• [To do]
Within these entries, which lines include the string "Accepted"? Copy each one.

(Data to use begins)

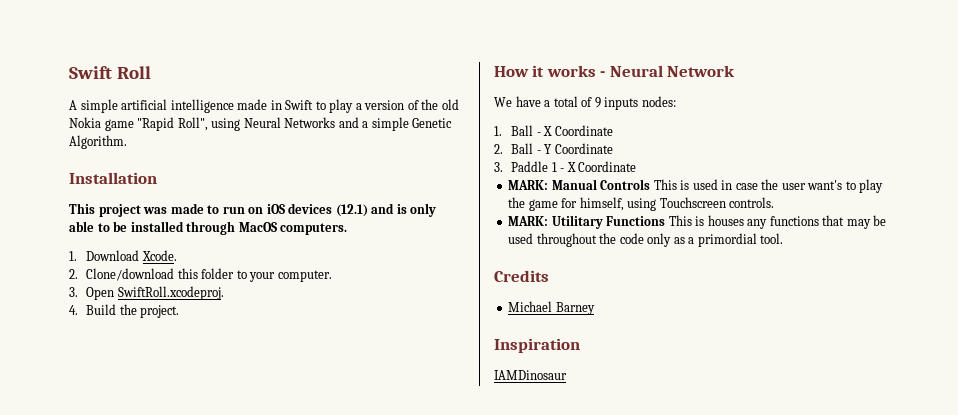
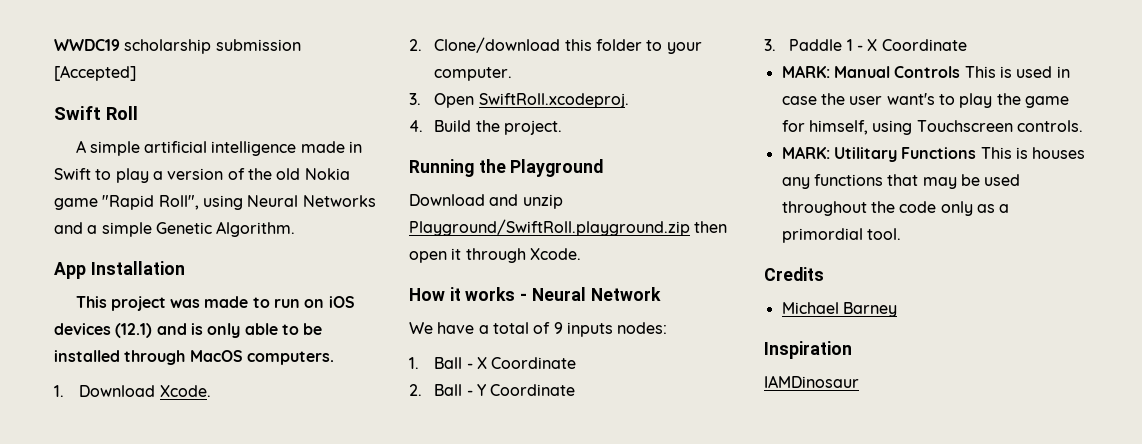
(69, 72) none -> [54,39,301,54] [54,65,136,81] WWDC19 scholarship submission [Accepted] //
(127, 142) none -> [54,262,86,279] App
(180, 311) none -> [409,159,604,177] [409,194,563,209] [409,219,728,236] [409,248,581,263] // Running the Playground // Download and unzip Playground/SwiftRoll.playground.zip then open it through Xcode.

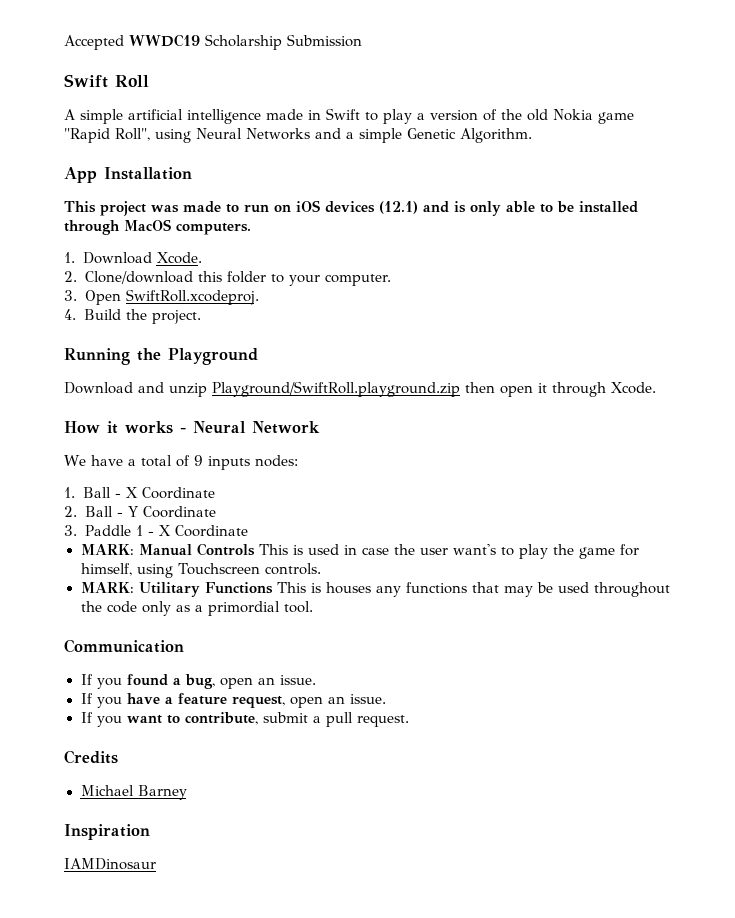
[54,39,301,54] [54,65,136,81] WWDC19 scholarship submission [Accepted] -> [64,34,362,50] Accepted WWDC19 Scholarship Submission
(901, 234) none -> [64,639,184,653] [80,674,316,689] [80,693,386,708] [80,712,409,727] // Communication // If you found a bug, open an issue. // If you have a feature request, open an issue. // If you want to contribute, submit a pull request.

(Data to use ends)
(Data to use begins)

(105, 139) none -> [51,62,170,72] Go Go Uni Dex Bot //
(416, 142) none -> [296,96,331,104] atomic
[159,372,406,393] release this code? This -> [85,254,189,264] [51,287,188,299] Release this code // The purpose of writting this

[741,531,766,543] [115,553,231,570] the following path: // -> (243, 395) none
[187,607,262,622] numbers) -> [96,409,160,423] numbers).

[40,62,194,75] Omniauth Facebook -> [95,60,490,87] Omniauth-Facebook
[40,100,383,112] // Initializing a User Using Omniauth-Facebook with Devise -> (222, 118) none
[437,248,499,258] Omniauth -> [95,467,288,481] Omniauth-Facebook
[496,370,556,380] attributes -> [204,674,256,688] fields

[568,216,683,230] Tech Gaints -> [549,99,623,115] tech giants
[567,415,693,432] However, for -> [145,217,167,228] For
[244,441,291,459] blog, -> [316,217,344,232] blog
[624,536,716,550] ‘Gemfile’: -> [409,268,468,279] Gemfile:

(Data to use ends)
(Data to use begins)

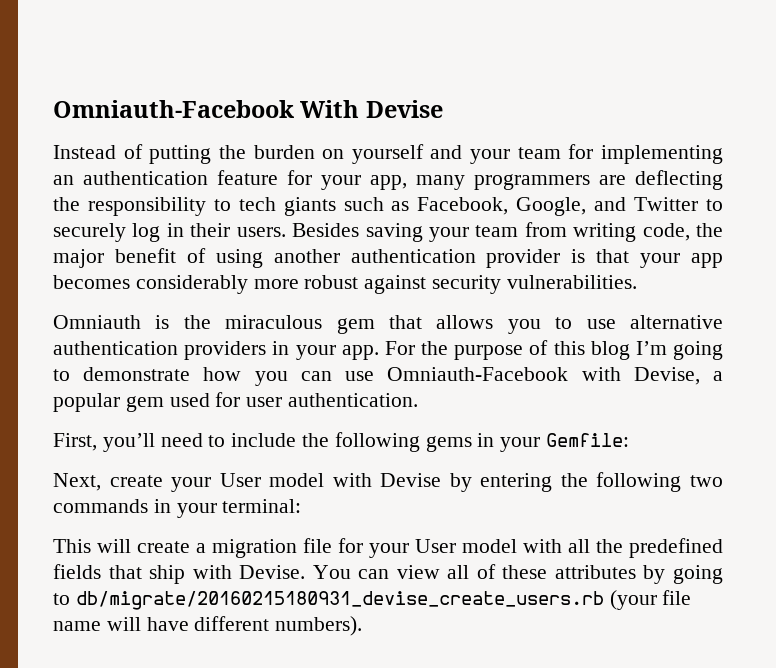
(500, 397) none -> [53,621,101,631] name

(Data to use ends)

• [Written response]
(69, 72) none -> [54,39,301,54] [54,65,136,81] WWDC19 scholarship submission [Accepted] //
[54,39,301,54] [54,65,136,81] WWDC19 scholarship submission [Accepted] -> [64,34,362,50] Accepted WWDC19 Scholarship Submission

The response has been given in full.